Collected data
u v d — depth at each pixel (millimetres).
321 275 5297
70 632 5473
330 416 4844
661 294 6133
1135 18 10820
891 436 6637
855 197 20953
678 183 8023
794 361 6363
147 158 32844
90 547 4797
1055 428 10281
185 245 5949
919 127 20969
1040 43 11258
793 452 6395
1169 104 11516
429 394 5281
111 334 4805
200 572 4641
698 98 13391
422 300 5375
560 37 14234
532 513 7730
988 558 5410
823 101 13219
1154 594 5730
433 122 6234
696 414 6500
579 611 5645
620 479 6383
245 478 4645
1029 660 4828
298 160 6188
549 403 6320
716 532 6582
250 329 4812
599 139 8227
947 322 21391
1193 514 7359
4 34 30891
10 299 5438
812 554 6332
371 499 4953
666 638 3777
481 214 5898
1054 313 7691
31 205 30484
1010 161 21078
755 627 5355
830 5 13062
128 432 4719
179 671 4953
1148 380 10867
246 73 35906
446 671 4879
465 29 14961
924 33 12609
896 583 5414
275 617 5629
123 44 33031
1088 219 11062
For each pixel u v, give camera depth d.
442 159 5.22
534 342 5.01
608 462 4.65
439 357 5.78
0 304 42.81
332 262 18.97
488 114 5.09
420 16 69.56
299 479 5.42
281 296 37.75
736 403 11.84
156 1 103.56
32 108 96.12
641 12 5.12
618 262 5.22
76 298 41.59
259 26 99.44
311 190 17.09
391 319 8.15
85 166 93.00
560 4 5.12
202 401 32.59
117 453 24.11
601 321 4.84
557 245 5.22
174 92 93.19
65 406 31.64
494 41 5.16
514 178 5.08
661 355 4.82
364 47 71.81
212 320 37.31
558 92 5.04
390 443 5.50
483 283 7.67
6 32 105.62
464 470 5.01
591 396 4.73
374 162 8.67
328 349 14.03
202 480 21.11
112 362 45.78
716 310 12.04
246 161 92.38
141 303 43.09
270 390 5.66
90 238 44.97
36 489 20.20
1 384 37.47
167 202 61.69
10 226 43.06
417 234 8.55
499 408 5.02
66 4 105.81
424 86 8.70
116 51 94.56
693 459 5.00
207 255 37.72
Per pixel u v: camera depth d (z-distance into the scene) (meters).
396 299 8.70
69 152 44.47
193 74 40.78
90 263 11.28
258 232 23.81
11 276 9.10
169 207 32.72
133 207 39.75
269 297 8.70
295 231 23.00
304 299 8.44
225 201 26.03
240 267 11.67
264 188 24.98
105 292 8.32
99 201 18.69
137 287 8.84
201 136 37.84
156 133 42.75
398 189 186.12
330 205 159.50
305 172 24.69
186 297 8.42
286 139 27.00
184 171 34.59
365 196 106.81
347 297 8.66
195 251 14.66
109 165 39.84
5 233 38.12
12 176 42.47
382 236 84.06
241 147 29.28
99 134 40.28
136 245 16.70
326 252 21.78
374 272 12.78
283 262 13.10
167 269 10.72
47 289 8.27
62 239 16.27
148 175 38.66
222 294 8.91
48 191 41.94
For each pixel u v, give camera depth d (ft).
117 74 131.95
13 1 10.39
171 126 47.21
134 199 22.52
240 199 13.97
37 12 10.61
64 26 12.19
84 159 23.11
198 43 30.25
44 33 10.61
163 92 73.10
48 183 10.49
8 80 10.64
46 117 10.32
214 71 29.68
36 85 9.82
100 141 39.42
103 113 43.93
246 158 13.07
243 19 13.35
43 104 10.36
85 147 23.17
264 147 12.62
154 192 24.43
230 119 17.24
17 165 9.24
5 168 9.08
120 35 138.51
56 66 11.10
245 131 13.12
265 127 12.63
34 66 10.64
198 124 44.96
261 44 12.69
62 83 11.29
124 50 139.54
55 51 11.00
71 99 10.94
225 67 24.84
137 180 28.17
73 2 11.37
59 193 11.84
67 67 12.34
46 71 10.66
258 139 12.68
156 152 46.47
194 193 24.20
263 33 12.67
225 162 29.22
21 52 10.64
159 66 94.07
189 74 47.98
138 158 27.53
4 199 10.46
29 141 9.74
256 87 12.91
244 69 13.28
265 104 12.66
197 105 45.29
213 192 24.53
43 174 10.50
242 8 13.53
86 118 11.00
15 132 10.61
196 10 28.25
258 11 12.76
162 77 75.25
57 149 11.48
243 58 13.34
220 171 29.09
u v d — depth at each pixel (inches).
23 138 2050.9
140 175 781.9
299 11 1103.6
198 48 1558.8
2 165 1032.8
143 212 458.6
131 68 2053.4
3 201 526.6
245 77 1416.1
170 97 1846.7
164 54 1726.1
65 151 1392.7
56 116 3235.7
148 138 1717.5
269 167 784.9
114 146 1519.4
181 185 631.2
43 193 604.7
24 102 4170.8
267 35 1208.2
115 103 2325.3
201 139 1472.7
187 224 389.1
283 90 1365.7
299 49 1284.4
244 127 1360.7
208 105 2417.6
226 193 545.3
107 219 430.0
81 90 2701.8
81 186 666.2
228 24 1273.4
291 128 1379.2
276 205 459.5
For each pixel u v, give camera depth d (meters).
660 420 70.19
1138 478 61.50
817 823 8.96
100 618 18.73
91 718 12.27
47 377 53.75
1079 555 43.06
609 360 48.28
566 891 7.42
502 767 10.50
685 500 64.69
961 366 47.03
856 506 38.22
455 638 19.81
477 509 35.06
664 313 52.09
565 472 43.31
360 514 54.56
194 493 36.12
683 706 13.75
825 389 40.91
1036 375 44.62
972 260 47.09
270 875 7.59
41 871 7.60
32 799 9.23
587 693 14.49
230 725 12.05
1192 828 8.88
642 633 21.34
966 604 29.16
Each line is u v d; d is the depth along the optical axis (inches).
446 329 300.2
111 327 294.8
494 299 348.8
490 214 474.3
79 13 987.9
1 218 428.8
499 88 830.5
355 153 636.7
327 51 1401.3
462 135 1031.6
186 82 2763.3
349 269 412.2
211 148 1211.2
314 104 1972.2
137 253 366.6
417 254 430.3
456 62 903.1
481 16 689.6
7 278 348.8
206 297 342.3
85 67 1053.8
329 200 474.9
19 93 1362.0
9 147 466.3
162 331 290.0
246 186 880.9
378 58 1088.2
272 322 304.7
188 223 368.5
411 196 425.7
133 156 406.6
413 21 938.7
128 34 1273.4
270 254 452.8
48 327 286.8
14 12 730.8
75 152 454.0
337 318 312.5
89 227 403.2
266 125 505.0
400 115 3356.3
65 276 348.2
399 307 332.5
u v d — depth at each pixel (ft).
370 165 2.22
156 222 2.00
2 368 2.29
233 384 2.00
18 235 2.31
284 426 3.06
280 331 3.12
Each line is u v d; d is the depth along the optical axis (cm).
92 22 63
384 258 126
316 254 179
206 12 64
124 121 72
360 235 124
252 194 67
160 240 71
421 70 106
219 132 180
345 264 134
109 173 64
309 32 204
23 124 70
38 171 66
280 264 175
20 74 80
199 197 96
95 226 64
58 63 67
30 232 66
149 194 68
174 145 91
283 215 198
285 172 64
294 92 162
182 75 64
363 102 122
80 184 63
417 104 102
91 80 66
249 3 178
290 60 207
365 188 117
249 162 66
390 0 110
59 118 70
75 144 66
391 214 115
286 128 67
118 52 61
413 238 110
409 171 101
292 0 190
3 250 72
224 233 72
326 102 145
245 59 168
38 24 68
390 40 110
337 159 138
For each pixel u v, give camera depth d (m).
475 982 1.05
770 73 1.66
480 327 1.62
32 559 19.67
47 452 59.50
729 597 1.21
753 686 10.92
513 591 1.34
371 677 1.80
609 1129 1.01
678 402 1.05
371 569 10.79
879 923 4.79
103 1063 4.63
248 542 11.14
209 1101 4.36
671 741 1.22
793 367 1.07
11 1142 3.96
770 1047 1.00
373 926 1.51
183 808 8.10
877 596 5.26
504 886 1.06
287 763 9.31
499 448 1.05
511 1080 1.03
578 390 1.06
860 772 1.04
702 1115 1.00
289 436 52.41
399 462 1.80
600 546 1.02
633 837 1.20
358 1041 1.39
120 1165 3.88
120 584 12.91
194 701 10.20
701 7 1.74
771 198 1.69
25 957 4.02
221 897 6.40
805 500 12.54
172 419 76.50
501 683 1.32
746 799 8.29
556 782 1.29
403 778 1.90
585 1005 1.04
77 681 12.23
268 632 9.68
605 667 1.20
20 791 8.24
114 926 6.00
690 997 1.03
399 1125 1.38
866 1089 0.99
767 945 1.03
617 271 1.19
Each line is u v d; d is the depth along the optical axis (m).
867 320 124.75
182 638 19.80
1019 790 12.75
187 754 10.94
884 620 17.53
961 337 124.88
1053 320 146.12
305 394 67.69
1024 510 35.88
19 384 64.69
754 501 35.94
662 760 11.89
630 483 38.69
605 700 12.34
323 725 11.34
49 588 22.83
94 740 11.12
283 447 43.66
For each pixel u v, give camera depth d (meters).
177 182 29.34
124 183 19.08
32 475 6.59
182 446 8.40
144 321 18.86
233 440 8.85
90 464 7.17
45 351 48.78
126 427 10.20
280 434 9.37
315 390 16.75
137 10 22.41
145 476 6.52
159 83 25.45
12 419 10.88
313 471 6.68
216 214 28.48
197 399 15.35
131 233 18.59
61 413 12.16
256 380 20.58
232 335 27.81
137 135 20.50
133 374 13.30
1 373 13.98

** Exercise objective **
Please give an exact copy of the entries above, from the line with "332 262 18.97" down to the line with "156 133 42.75", inclusive, and nothing else.

** Reply **
332 262 18.97
488 114 5.09
420 16 69.56
299 479 5.42
281 296 37.75
736 403 11.84
156 1 103.56
32 108 96.12
641 12 5.12
618 262 5.22
76 298 41.59
259 26 99.44
311 190 17.09
391 319 8.15
85 166 93.00
560 4 5.12
202 401 32.59
117 453 24.11
601 321 4.84
557 245 5.22
174 92 93.19
65 406 31.64
494 41 5.16
514 178 5.08
661 355 4.82
364 47 71.81
212 320 37.31
558 92 5.04
390 443 5.50
483 283 7.67
6 32 105.62
464 470 5.01
591 396 4.73
374 162 8.67
328 349 14.03
202 480 21.11
112 362 45.78
716 310 12.04
246 161 92.38
141 303 43.09
270 390 5.66
90 238 44.97
36 489 20.20
1 384 37.47
167 202 61.69
10 226 43.06
417 234 8.55
499 408 5.02
66 4 105.81
424 86 8.70
116 51 94.56
693 459 5.00
207 255 37.72
Per pixel u v: camera depth d (z-distance into the scene) (meters).
396 299 8.70
69 152 44.47
193 74 40.78
90 263 11.28
258 232 23.81
11 276 9.10
169 207 32.72
133 207 39.75
269 297 8.70
295 231 23.00
304 299 8.44
225 201 26.03
240 267 11.67
264 188 24.98
105 292 8.32
99 201 18.69
137 287 8.84
201 136 37.84
156 133 42.75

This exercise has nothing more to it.